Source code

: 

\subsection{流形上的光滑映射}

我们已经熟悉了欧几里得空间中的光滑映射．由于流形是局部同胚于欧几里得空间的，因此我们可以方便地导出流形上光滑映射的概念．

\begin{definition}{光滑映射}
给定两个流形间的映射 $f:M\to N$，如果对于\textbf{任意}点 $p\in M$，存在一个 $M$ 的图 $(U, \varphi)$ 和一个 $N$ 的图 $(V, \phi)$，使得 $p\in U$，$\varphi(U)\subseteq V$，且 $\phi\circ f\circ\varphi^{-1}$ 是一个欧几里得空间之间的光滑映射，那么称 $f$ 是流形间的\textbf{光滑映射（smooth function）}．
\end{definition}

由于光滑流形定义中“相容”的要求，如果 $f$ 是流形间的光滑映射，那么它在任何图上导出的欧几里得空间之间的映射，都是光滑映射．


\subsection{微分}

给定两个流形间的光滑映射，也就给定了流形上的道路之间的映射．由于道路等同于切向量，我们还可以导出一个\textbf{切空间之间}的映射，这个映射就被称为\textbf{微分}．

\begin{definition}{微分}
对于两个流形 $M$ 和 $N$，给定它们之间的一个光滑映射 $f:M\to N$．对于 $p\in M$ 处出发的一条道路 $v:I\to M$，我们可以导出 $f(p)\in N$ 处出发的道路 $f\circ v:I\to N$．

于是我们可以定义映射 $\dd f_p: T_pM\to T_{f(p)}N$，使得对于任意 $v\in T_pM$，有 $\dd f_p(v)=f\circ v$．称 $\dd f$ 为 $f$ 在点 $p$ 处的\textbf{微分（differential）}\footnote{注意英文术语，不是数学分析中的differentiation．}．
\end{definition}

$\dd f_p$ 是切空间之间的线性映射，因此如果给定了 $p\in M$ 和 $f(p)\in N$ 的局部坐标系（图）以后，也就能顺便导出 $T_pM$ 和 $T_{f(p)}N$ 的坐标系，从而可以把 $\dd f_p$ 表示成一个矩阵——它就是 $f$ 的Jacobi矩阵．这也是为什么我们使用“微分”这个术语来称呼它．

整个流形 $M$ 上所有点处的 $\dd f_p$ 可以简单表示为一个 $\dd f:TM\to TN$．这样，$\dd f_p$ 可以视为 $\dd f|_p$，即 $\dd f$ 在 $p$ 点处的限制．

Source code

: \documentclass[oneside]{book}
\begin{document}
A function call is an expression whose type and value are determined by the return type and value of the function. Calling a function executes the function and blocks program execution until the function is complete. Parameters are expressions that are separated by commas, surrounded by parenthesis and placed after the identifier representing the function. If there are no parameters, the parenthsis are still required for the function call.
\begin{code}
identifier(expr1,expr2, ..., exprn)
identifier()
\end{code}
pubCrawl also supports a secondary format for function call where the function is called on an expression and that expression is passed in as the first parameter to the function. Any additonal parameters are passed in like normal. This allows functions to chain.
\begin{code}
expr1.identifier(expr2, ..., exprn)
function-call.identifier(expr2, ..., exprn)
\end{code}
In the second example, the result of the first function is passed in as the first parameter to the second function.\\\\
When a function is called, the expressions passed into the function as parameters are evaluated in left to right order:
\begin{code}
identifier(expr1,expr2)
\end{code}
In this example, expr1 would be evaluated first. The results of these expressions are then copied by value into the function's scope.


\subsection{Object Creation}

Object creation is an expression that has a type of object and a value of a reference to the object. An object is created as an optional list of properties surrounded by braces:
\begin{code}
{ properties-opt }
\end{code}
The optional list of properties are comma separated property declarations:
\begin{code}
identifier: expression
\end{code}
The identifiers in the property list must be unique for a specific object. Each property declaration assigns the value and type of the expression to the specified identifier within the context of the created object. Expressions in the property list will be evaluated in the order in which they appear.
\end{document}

|---|

Repeat word for word each line from the one with "The optional list" to the end of the records above, inclusive.

The optional list of properties are comma separated property declarations:
\begin{code}
identifier: expression
\end{code}
The identifiers in the property list must be unique for a specific object. Each property declaration assigns the value and type of the expression to the specified identifier within the context of the created object. Expressions in the property list will be evaluated in the order in which they appear.
\end{document}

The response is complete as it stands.